Building Safety Act – management obligations and managing agents
New regulations have recently been passed under the Building Safety Act (the Act) regarding the management obligations of the accountable person (AP) and principal accountable person (PAP) when a higher-risk building is "occupied" (occupation of two or more residential units).
These regulations are expected to come into force in Autumn 2023 and will be significant to freeholders, head lessees, and resident management companies which are either an AP or PAP, as:
- although APs and PAPs will want to seek support from managing agents in discharging their obligations, APs and PAPs cannot delegate their ultimate responsibility for such obligations; and
- the consequences of non-compliance with the management obligations in the Act by the AP or PAP are severe and can result in criminal sanctions.

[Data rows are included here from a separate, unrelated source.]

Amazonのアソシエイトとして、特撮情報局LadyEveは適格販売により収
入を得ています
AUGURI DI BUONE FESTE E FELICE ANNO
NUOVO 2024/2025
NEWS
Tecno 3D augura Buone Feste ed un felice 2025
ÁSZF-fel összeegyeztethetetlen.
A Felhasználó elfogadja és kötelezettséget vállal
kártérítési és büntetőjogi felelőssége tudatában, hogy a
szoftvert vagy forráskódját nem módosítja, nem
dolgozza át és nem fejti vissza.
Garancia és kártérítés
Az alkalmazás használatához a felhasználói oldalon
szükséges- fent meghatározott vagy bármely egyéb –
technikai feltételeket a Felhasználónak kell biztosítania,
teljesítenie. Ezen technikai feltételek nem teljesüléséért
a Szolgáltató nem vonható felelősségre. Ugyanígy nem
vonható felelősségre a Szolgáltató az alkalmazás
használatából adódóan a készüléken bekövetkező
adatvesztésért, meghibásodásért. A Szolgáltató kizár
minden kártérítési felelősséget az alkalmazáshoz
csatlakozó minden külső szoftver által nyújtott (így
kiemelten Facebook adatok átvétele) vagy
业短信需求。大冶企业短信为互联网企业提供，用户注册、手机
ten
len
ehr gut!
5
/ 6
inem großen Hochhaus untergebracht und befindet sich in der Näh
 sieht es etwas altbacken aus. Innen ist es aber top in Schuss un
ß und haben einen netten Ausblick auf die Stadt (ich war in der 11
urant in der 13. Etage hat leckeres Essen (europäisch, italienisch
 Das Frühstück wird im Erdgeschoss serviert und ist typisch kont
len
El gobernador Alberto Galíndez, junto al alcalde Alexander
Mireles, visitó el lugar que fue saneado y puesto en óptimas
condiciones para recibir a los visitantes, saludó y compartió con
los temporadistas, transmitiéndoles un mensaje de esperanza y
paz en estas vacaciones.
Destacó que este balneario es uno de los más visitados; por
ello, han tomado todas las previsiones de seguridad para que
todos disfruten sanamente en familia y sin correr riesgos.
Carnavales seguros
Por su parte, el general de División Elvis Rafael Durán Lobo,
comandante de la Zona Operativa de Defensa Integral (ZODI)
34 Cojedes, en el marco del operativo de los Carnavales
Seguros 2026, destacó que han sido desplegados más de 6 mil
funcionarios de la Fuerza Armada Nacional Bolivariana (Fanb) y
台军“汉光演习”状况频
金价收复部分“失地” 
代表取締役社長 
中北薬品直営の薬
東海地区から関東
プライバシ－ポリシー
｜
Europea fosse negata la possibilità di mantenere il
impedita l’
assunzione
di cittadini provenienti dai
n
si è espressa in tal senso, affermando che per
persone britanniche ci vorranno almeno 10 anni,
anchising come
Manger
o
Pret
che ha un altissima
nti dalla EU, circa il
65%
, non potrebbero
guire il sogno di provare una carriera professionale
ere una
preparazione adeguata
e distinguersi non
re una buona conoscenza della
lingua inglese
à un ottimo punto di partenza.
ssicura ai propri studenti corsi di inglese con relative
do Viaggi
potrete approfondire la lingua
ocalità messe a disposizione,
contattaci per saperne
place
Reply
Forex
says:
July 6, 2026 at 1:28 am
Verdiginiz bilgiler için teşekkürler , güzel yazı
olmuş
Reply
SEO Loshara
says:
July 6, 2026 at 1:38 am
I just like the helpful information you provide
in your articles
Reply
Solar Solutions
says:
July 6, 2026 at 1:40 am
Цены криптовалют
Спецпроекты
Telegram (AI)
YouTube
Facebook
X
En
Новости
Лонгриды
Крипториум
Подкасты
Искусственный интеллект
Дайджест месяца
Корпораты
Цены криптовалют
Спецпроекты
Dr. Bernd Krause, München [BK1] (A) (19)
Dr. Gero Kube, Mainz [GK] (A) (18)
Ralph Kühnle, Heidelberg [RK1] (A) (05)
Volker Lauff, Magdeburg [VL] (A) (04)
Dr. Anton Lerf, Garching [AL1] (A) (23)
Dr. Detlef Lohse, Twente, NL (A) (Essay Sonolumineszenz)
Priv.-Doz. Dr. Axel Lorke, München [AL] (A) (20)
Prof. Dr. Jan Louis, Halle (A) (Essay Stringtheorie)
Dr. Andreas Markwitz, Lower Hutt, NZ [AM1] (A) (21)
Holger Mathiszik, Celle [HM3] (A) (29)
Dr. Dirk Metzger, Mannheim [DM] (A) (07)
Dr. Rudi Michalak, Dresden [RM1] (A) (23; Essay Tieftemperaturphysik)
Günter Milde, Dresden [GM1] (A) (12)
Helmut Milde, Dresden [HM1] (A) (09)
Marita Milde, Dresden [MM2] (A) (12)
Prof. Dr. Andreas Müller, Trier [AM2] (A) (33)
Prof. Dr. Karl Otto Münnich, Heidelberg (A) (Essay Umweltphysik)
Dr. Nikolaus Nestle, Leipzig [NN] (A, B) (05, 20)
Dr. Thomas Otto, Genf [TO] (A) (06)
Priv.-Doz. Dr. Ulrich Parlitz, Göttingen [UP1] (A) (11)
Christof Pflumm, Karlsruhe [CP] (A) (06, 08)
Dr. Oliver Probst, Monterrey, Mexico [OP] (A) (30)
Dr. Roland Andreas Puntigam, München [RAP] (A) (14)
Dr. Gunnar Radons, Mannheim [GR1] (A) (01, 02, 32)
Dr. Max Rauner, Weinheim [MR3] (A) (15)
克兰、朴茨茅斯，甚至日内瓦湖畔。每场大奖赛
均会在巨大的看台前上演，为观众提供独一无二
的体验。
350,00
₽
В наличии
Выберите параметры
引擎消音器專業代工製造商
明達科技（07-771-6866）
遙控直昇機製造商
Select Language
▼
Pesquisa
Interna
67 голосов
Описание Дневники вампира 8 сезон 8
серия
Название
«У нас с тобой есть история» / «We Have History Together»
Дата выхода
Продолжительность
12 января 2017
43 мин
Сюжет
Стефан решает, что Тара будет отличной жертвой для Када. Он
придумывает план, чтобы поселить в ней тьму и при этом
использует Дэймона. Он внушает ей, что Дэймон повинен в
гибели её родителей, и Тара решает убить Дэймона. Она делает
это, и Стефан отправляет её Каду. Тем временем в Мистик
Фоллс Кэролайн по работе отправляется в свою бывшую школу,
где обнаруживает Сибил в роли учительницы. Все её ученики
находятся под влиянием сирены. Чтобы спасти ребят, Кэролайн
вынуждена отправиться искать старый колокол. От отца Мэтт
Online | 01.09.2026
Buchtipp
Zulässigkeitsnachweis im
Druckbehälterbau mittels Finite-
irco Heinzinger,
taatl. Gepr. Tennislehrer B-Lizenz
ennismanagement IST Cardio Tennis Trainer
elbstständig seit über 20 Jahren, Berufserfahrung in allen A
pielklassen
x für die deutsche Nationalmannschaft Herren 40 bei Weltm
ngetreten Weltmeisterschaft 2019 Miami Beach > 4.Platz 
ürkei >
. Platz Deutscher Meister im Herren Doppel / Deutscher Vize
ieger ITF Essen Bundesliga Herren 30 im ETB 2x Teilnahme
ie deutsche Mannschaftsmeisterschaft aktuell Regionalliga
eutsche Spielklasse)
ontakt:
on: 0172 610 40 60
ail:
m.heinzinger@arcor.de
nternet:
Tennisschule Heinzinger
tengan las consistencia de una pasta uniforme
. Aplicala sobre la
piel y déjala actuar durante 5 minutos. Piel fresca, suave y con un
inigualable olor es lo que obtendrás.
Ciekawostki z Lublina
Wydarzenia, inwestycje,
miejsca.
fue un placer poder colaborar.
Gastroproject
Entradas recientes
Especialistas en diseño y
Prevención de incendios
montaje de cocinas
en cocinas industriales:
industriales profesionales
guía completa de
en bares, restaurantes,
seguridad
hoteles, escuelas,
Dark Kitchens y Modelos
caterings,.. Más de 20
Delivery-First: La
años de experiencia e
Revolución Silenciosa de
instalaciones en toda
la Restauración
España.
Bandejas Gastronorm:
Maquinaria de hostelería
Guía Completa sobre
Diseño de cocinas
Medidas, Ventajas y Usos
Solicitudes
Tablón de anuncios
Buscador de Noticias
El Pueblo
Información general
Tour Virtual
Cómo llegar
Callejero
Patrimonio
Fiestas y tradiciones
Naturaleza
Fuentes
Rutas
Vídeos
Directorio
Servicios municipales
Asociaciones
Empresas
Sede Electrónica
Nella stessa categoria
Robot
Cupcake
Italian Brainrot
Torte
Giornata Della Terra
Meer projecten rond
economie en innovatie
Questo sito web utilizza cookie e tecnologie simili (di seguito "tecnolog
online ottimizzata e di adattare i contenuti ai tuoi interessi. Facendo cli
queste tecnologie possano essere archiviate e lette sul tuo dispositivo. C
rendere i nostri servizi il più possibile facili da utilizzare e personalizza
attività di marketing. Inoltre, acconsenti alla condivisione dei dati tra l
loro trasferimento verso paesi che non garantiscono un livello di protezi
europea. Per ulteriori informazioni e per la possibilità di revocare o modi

APs and PAPs will nonetheless need to agree with their managing agents how support is going to be provided in respect of these new responsibilities. This may require the extension of the services provided by agents under property management agreements.
Managing agents will also need to understand how the Act impacts upon, amongst other things, the new service charge recovery regime that is already in place under the Act.
The property management agreement
APs and PAPs should review the services under property management agreements in order to understand to what extent their managing agents are required to assist them in discharging their obligations under the Act. There are likely to be areas where the AP or PAP may want to request additional support from their managing agents, such as in relation to required record keeping and submissions to the Building Safety Regulator, as well as dealing with resident engagement requirements under the Act. This scope will need to be discussed and agreed with the managing agents. The services will also need to be kept under review and may need to be amended in order to comply with subsequent legislation and updated government guidance.
A collaborative approach will need to be taken by building owners, responsible persons, other stakeholders, and agents (in particular where there are multiple APs for the higher-risk building) in agreeing the nature and extent of services to be provided by the managing agent. As there are a number of parties involved, the property management agreement will need to clearly set out the services being provided and the agent’s authority. A clear, contractual delineation of responsibilities will be necessary to avoid unintended overlap or gaps in the provision of statutorily required services and mechanisms.
If there are multiple APs, there will need to be increased cooperation and communication regarding building safety management systems which each AP will be obliged to have in place. The PAP will also need to have access and use of all systems to create their safety case report and to support the holistic approach to building safety.
Managing agents and building owners need to be aware of the new requirements under the Act as to what costs can and can’t be put through the service charge. The Act severely curtails costs relating to building and fire safety that can be passed on to tenants, particularly relating to historic defects.
The Act defines “building safety measures” which relate to the new duty holder requirements which can be passed through the service charge, but these are limited in scope. These provisions also only apply to “relevant leases”, so managing agents will need to understand the limitations placed on service charge recovery.
There will be new requirements to separate the costs which directly relate to building safety measures from other services. Agents will need to ensure accurate accounting to evidence this in service charge invoices. Further legislation is awaited which will clarify the detail, but agents will need to start considering changes to their invoicing and accounting procedures.
Guidance for managing agents
Andrew Bulmer, CEO of The Property Institute, acknowledged that the Act is “a clear call for those in the sector – including property managers, developers and landlords – to work together to identify, mitigate and manage risks to residents.” However, aside from the competency standard published by the Health and Safety Executive (HSE) for those managing building safety on higher-risk buildings, to date there has been little in the way of government-led guidance for agents to assist them in supporting APs and PAPs in complying with their obligations.
The Royal Institute of Chartered Surveyors (RICS) have confirmed that they “...anticipate that for those professionals who wish to work on higher-risk buildings, there will need to be an accreditation with demonstrable third-party validation as well as a public register. Training will also be developed to support our professionals through these changes”. This may pave the way for equivalent up-skilling and registry requirements to be forthcoming in the property management sphere.
Managing agents will need to get to grips with the new statutory regime and are likely to need training and further guidance. APs and PAPs will want to understand the steps their managing agents are taking to familiarise themselves with the new regime and update their processes.
As with much of the Act, there is a sea change afoot not only in respect of the new obligations to manage building safety risks but also to the way in which APs and PAPs seek support from their managing agents.
APs and PAPs need to keep up to speed with current legal requirements and guidance, consider how services from their managing agents may need to adapt, and make sure they are aware of how these are being implemented. As referred to in HSE guidance, the AP will be required to act as an "intelligent customer" and will therefore need to engage actively on these issues.
Property ownership structuring, for example if common areas are demised to a managing agent, will also need to be given further thought since such arrangements could result in an agent themselves being an AP for a building. This is likely to mean that the interrelationship between structuring, leasing and standalone property management agreements will need greater thought at an earlier stage in developments that will involve a residential element.